The Conservatives have released figures that show vandalism has indeed increased over the last three years with Bickley station in Bromley experiencing a charming 87 incidents of "urban guerilla artwork interventions" in 2005-2006 compared to the wee three incidents reported in 2001-2002. At the more centrally-placed London Bridge station, no incidents of vandalism were reported in 2001-2002; in the 2005-2006 period there were 33 cases.
We may feature the more amusing, smartarse stencilled or sprayed bits of street art on this site but we're never going to say "ooh, have a look at these intriguingly smashed lights, look at this fabulous set of broken windows and wow! Someone's pissed in the lift and tipped paint all over the stairs... again!" Because vandalism in its purest form is just unpleasant, ugly and inconvenient; it's not the questionable "art" of a wry Banksy-style double-take image, it's misspelt names scratched into windows, smashed lights and scribbled upon broken chairs that makes stations unpleasant, unlit, unguarded and unsafe.
Shadow Secretary for Transport Chris Grayling makes the point that "Sometimes these instances of vandalism only do superficial damage, but in other cases they can threaten the lives of passengers and staff." And with that in mind, London Underground maintenance firm Tube Lines is going to axe 200 cleaning jobs.
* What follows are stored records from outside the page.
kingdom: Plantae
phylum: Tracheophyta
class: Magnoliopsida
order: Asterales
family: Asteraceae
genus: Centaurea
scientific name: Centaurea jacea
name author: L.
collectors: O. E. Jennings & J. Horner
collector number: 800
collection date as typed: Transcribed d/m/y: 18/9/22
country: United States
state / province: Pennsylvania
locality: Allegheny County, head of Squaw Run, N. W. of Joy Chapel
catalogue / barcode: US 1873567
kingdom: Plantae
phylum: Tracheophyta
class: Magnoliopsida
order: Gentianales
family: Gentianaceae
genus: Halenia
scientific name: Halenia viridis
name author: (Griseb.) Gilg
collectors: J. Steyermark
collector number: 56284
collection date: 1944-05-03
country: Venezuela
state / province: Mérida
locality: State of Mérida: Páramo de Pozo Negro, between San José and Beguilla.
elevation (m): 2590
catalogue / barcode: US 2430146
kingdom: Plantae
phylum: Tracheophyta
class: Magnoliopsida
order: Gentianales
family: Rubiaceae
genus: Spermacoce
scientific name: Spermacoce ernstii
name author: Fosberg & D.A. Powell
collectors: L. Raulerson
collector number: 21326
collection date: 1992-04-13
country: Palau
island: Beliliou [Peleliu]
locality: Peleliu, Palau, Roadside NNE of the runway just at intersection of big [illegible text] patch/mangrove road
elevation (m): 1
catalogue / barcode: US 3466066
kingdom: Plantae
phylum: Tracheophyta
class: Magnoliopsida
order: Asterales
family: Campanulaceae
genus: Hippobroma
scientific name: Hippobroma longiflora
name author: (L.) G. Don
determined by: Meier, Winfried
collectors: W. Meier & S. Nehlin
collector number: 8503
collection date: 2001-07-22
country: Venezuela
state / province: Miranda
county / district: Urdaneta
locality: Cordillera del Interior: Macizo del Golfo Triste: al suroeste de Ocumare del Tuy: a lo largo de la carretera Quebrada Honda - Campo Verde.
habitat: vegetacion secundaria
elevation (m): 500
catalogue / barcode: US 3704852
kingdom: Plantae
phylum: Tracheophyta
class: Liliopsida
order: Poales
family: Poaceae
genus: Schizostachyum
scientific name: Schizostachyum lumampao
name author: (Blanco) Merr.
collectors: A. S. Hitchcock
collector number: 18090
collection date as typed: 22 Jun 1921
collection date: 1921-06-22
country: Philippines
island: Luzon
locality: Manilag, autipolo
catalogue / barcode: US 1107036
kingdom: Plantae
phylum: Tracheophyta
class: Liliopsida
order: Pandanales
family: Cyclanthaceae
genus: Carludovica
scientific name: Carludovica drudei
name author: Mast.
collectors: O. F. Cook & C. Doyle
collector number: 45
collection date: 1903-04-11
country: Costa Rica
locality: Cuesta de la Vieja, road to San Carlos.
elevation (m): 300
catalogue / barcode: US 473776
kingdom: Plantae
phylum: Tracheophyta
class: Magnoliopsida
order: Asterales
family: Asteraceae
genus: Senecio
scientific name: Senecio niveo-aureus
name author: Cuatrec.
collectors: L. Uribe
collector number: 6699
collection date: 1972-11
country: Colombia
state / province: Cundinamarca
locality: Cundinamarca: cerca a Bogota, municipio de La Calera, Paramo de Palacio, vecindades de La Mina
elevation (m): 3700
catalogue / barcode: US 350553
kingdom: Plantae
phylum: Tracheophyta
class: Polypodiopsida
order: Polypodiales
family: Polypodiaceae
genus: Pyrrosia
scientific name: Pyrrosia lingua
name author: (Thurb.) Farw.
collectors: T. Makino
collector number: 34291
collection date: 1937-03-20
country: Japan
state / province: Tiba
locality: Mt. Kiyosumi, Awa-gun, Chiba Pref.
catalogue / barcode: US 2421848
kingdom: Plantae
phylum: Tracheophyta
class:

Bob Crow, General Secretary of the Rail Maritime and Transport (RMT) union is outraged. That's his permanent state, so rather inconsequential but after a demonstration by 30 protestors outside City Hall, Ken Livingstone has joined the speaking out on behalf of the workers and has pointed out the very strong likelihood that the already grubby London Underground is going to fall into even worse disrepair. The combined forces of Crow and Livingstone have made quite clear that Tube Lines' reasons for the job cuts are poor to say the least, and the cuts are going to seriously hinder any improvements to the system.
Tube Lines is apparently needing less staff because they are planning to "refocus [our] resources in terms of station cleaning." By getting rid of cleaners? Makes as much sense as the "Tretmgt67" scratched into the cracked window above the heap of discarded chicken bones and patch of sticky, dried beer on the Westbound Piccadilly line train.